Transactions across asset classes.

Representative Matters for real estate transactions, when added, will describe anonymized deals by size, asset class, and structural complexity.

Section reserved. Representative Matters will be added as engagements close and anonymized summaries are approved.

Frequently asked questions.

Do I need an attorney for a residential purchase if I have a real estate agent?

A real estate agent's role is to facilitate the transaction; an attorney's role is to protect the legal interests of one party in it. For a standard purchase using the promulgated TREC forms, many Texans close without attorney involvement and nothing goes wrong. For transactions involving seller financing, owner-carried notes, unusual title conditions, unrepresented sellers, multi-parcel acquisitions, commercial elements, or closings above roughly $500,000, attorney involvement is a reasonable investment in the proportionality of protection to transaction size.

Can you help with a 1031 exchange already underway?

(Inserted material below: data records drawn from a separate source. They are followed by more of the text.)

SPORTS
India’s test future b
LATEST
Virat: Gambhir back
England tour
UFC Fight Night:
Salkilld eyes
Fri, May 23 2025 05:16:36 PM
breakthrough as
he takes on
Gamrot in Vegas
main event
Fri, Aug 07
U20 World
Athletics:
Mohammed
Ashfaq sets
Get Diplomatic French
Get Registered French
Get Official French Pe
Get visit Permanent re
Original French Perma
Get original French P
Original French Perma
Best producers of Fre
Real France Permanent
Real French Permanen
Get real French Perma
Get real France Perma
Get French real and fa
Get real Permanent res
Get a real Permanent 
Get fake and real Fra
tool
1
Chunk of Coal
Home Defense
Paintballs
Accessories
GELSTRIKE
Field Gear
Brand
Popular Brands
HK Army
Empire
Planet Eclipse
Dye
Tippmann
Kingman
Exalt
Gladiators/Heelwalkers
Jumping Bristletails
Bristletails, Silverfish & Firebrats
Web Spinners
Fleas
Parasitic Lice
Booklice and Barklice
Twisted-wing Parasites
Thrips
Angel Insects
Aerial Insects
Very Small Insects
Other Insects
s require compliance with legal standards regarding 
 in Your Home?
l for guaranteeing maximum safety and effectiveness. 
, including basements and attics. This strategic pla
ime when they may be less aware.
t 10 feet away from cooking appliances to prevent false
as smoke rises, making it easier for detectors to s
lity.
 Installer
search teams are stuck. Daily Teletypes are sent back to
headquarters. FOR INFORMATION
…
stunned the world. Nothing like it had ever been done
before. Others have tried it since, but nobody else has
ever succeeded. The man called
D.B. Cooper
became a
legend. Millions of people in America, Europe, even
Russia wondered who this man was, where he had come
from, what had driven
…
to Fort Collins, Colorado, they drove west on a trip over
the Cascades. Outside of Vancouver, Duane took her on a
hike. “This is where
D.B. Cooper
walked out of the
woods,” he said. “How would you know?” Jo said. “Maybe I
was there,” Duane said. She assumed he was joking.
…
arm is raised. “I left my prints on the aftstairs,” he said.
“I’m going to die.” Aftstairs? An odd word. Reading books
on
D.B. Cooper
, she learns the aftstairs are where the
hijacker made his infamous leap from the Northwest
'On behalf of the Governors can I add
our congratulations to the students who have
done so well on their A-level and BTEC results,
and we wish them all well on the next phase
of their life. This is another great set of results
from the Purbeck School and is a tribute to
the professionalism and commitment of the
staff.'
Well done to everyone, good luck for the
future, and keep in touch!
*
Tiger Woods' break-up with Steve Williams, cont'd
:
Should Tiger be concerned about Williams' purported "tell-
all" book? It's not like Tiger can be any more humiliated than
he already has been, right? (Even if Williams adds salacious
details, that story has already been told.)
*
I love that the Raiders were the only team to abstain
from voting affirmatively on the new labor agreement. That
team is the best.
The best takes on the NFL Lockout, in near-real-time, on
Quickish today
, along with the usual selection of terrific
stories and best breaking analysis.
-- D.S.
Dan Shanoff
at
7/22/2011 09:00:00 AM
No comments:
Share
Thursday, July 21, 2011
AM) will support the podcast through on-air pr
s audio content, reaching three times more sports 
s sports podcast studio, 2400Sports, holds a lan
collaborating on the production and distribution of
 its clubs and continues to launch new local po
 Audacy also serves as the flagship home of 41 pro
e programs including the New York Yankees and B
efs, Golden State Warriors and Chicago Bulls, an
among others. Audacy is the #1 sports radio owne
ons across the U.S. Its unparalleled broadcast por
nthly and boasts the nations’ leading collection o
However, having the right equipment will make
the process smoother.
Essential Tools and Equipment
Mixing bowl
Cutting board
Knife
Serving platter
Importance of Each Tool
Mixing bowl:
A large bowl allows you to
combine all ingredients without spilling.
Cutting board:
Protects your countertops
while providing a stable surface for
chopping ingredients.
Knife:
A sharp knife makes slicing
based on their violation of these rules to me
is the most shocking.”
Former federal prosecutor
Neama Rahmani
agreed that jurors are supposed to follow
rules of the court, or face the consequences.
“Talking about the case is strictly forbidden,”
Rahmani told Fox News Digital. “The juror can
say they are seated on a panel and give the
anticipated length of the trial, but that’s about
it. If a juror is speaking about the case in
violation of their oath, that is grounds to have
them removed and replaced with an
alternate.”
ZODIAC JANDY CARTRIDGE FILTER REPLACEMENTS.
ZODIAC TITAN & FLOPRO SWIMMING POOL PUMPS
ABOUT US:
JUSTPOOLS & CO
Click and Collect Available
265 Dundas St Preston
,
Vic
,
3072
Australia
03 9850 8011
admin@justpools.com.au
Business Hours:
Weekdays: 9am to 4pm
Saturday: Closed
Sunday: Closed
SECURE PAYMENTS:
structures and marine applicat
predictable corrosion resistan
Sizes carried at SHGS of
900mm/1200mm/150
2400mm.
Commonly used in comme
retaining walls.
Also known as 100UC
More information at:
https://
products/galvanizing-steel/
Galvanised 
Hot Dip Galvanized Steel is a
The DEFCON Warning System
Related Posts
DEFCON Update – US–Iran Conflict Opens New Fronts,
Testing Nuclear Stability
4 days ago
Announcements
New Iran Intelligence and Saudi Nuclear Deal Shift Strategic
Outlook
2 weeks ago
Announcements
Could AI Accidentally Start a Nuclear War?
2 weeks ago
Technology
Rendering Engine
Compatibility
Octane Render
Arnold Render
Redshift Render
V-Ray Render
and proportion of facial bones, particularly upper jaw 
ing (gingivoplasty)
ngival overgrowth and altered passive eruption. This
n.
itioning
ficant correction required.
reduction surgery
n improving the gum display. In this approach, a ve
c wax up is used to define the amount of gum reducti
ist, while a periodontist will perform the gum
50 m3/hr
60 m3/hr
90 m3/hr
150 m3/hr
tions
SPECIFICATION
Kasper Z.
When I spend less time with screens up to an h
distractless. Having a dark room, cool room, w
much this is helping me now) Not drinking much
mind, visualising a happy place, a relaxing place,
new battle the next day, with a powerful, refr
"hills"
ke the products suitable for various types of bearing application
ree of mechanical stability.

Yes, but the earlier the better. The 45-day identification deadline and 180-day closing deadline are both hard. If you are within the identification window and have not yet identified replacement property, counsel can still be useful. If the 45-day window has already passed without a proper identification, most of the structural work is fixed.

What makes a good commercial lease?

Not length. Good commercial leases allocate risk clearly, anticipate the common disputes (operating expense reconciliations, exclusive use provisions, assignment and subletting rights, renewal options with fair market rent determinations), and read the same way to both parties three years later. Bad leases leave the hard questions unanswered; the answers emerge in dispute.

How do you price real estate work?

Flat fees where scope permits (residential purchases, standard lease reviews, basic title cures). Hourly for transactional work where scope is inherently variable (commercial acquisitions, partnership formation, dispute resolution). Every engagement begins with a written fee agreement; no per-hour surprises.

Do you handle matters outside Texas?

Texas matters only for real estate work. For Texas-domiciled clients with real estate in other states, this firm can coordinate with local counsel in the relevant jurisdiction.